What you'll find on this page: What connects your water heater to your plumbing? You probably never gave it much thought. There are several options and some are better than others.

The options are:

Water heater with copper flex lines
Soldered heat trap

Four of the five types are shown in these photos: top right, copper flex, bottom right, dielectric union on the left and stainless flex on the right; and at left, copper screwed onto a steel nipple.

Solid copper can work, although if you ever want to open the tank for anything, it will all have to be taken apart. We've seen copper screwed onto PEX-lined FE nipples with no signs of leakage, but using brass nipples is probably a safer bet because if any place where the steel and copper connect gets wet, the steel will rapidly rust. PVC and PEX will also work with the same caveat. If you ever expect to disconnect the plumbing, you'll need one of the other three.
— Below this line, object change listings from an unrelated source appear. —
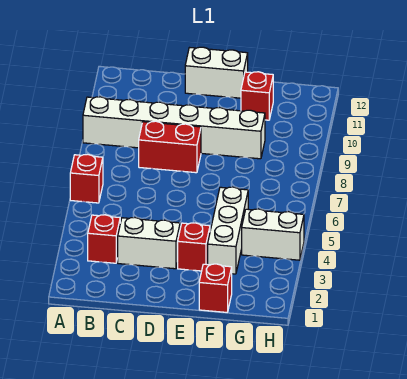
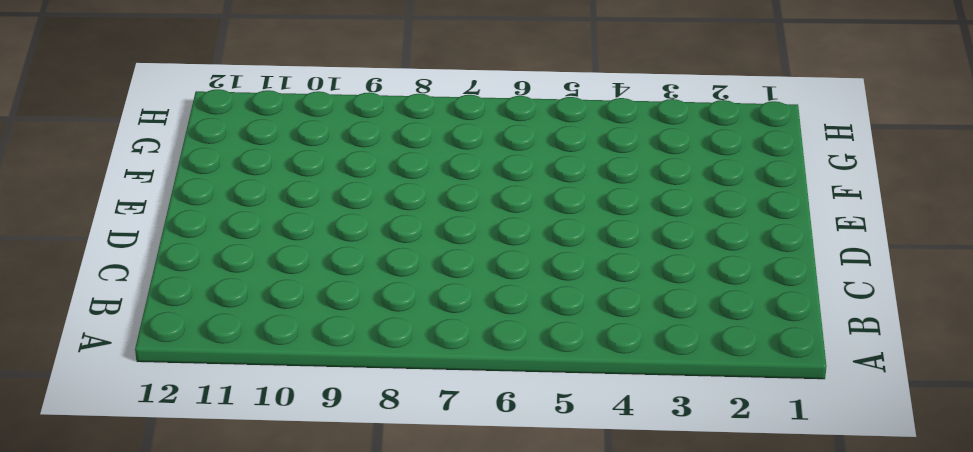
none -> red brick A6 level 1
none -> white brick A9:F9 level 1

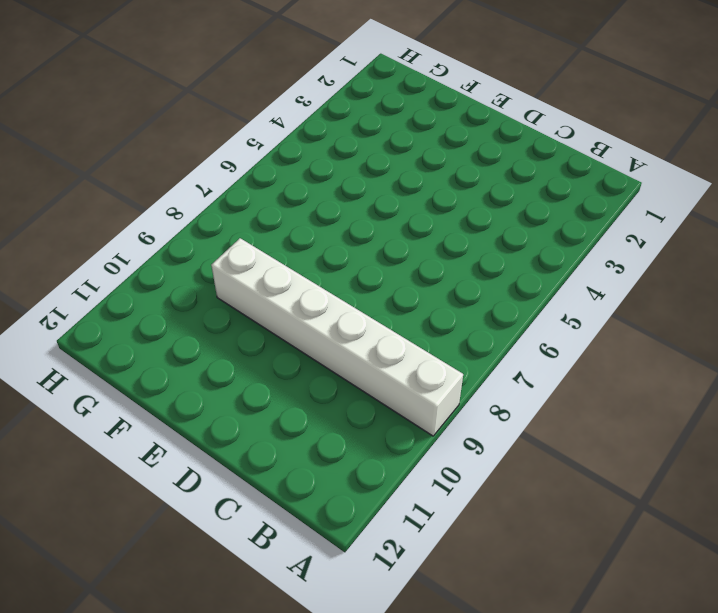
none -> red brick A6 level 1
none -> red brick B3 level 1

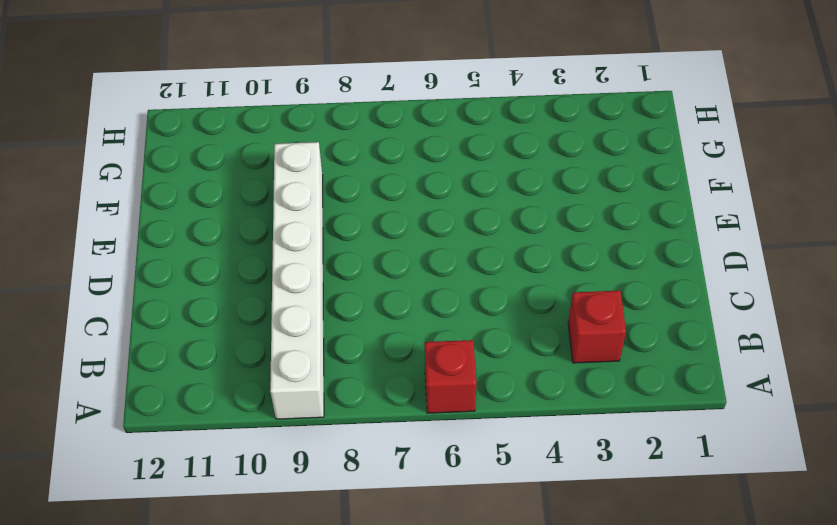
none -> white brick C3:D3 level 1
none -> red brick C8:D8 level 1

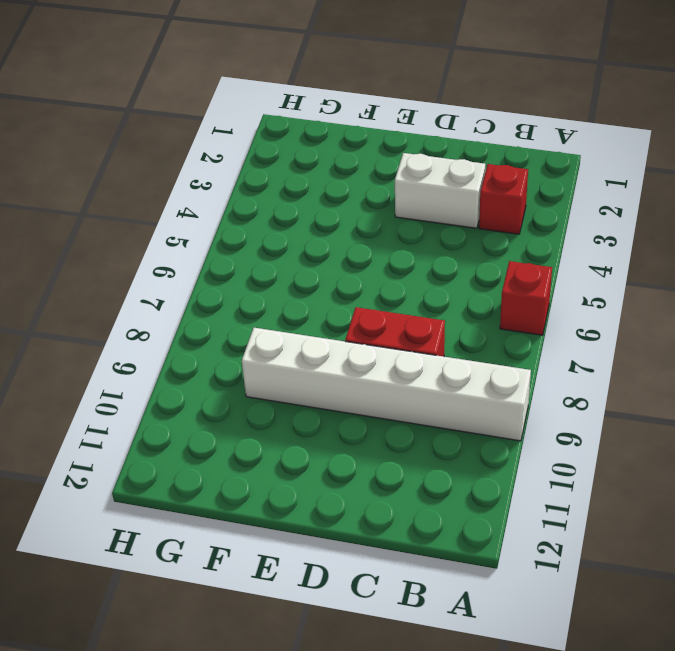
none -> white brick D12:E12 level 1
none -> red brick E3 level 1

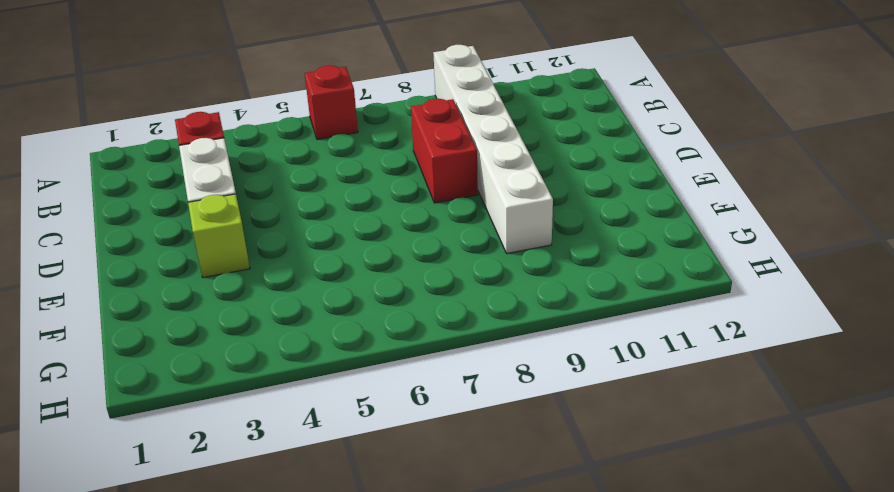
lime brick E3 level 1 -> red brick E3 level 1
none -> white brick D12:E12 level 1
none -> red brick F1 level 1

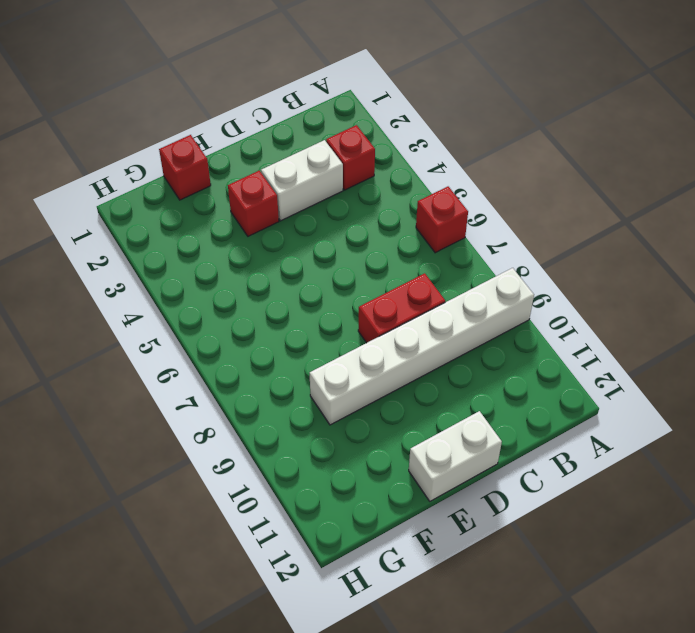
none -> white brick F3:F5 level 1
none -> red brick F11 level 1

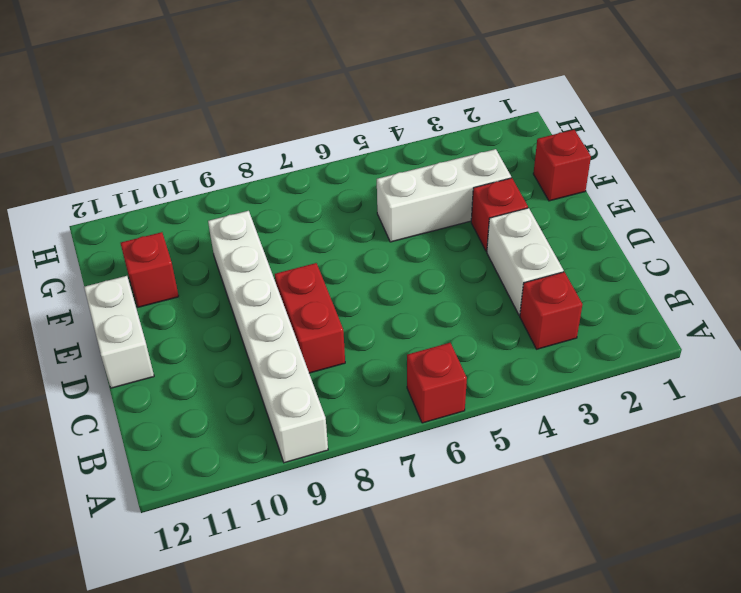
none -> white brick G4:H4 level 1

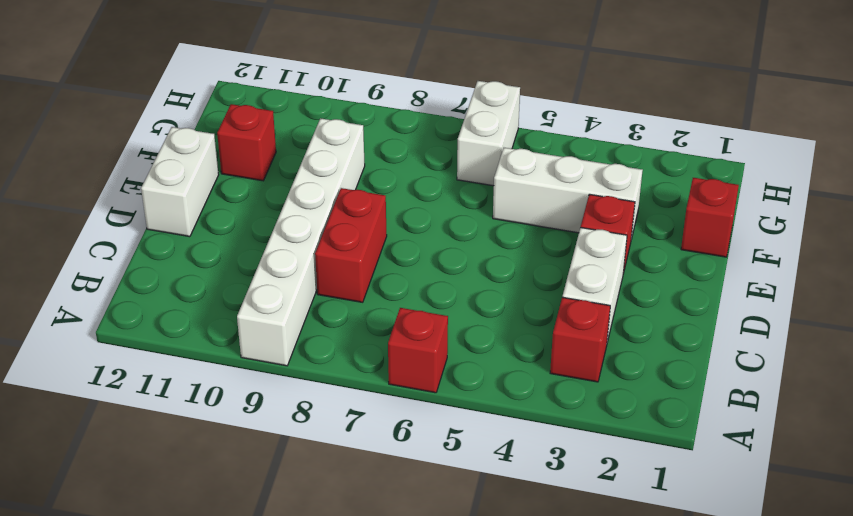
white brick G6:H6 level 1 -> white brick G4:H4 level 1

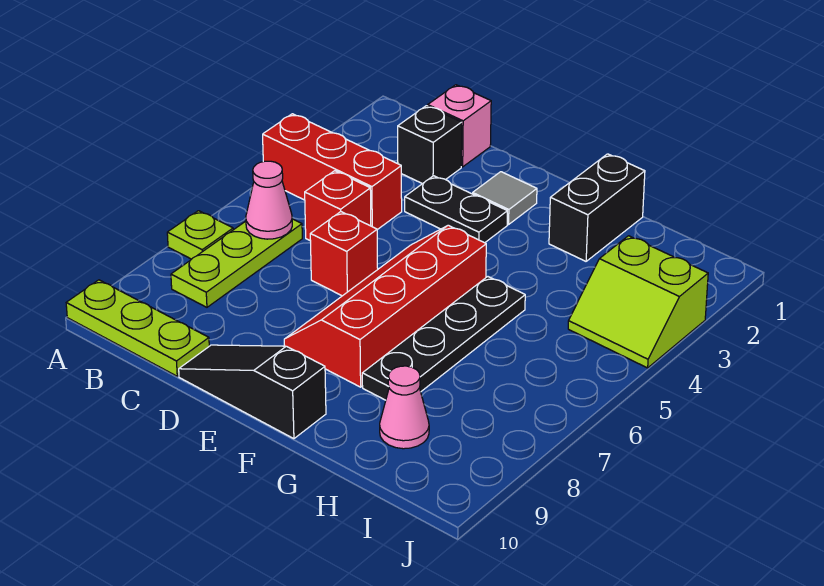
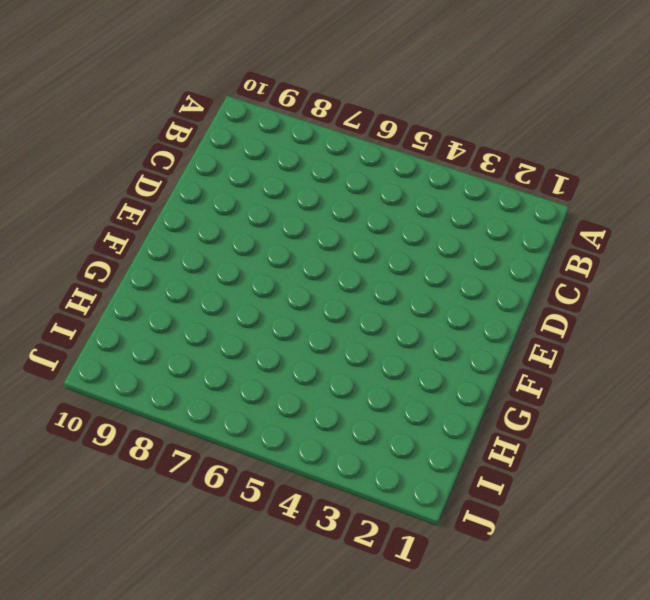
none -> red brick A4:C4 level 1
none -> lime plate A7 level 1
none -> lime plate A10:C10 level 1

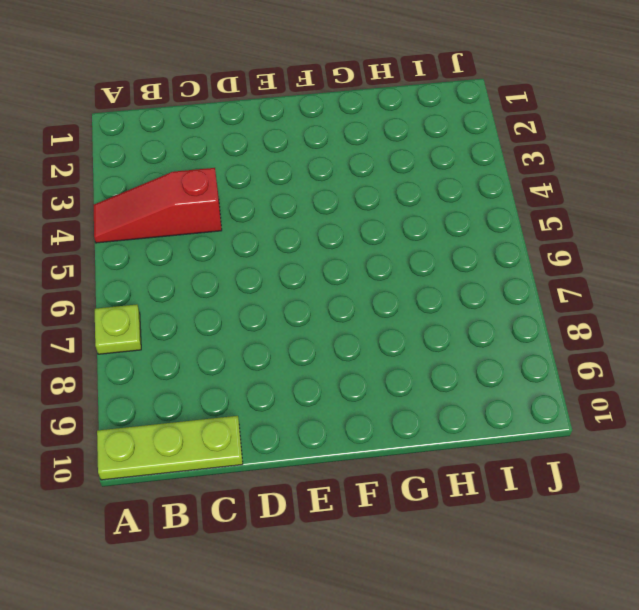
red slope A4:C4 level 1 top C -> red brick A4:C4 level 1
none -> lime plate B6:B8 level 1
none -> pink brick C1 level 1
none -> black brick C2 level 1

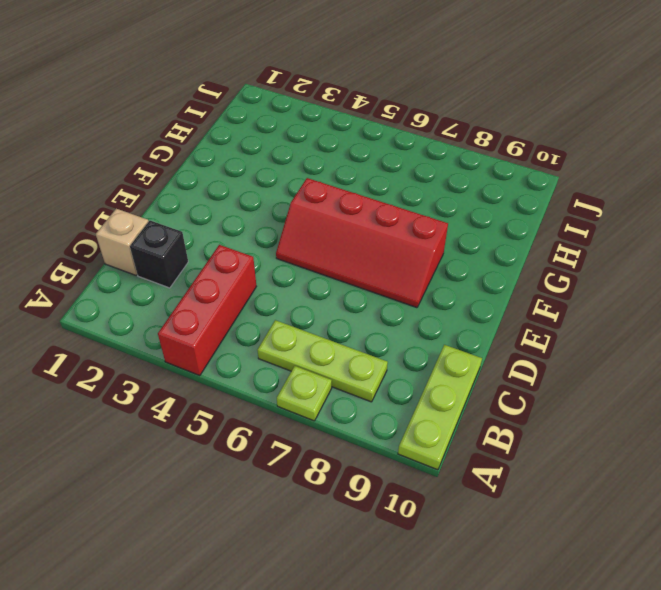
tan brick C1 level 1 -> pink brick C1 level 1
none -> red brick C5 level 1
none -> black plate D3:E3 level 1
none -> red brick D6 level 1

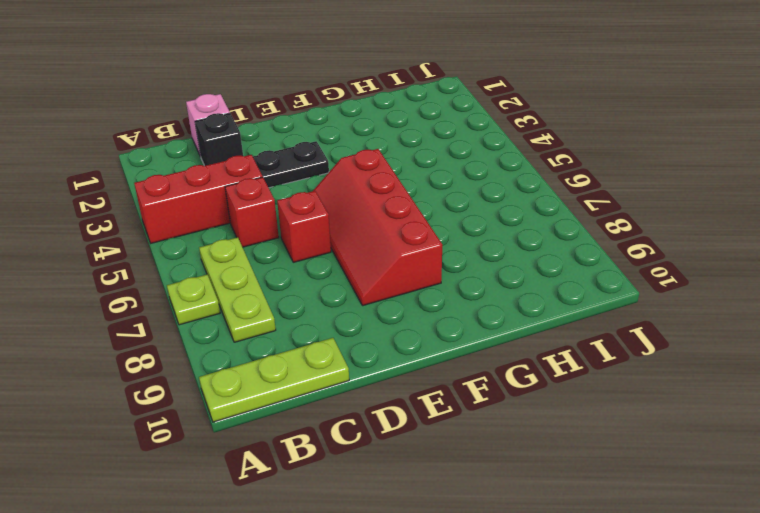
none -> black slope D10:F10 level 1 top F
none -> grey tile E2 level 1
none -> black brick G1:G2 level 1

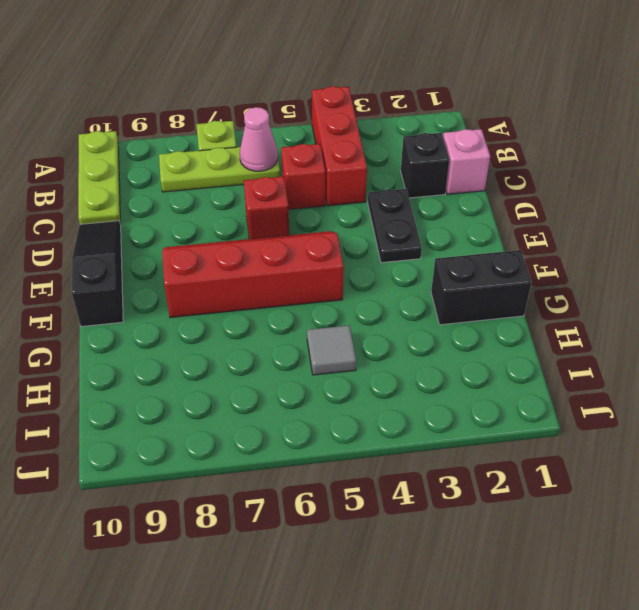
grey tile H5 level 1 -> grey tile E2 level 1
none -> black plate G5:G8 level 1
none -> pink cone H9 level 1
none -> lime slope I3:J4 level 1 top 3

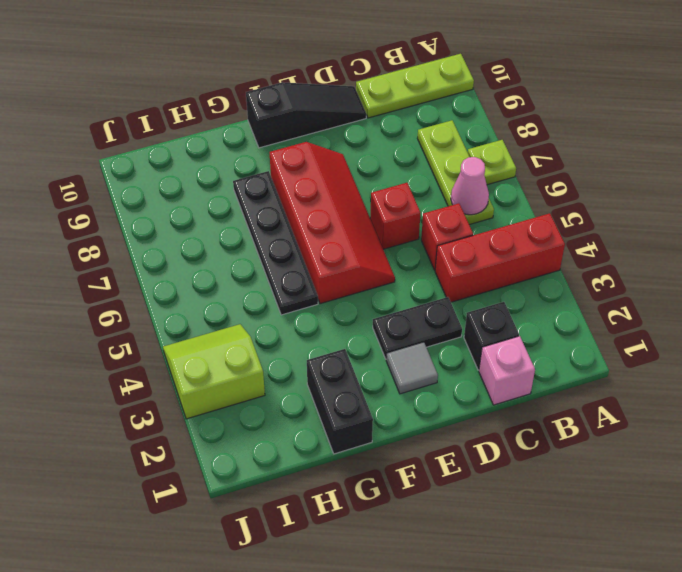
none -> pink cone H9 level 1

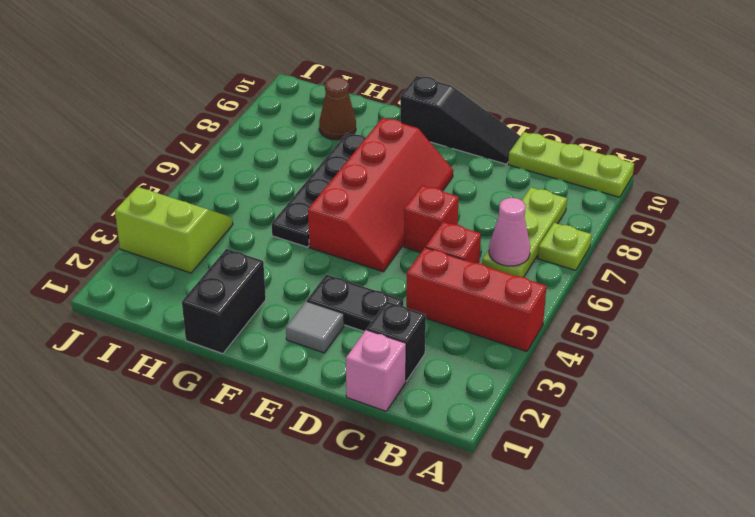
brown cone H9 level 1 -> pink cone H9 level 1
Of those, we like dielectric unions the least. They often leak. They don't do well at keeping dissimilar metals apart, so the steel often rusts. They're hard to disconnect, and once that's done, it's often very hard to get them far enough apart to, say, pull off the cover of a commercial heater to get at the anodes.

Heater with one copper and one stainless flex line

For residential heaters, we prefer copper flex lines threaded on both ends and screwed onto a male adapter on the plumbing end. They are cheaper, work well and last a long time. The older they get, the more brittle, so moving them much may cause a leak. We like stainless flexes, but especially the corrugated kind. If you consider braided ones, make sure they don't have a rubber lining. That has been known to disintegrate in some kinds of water.

In all cases, it's very important to go back in six months and tighten everything, as the rubber gaskets inside most of these shrink with heat and cause leaks. We've seen scores of commercial heaters that were ruined this way.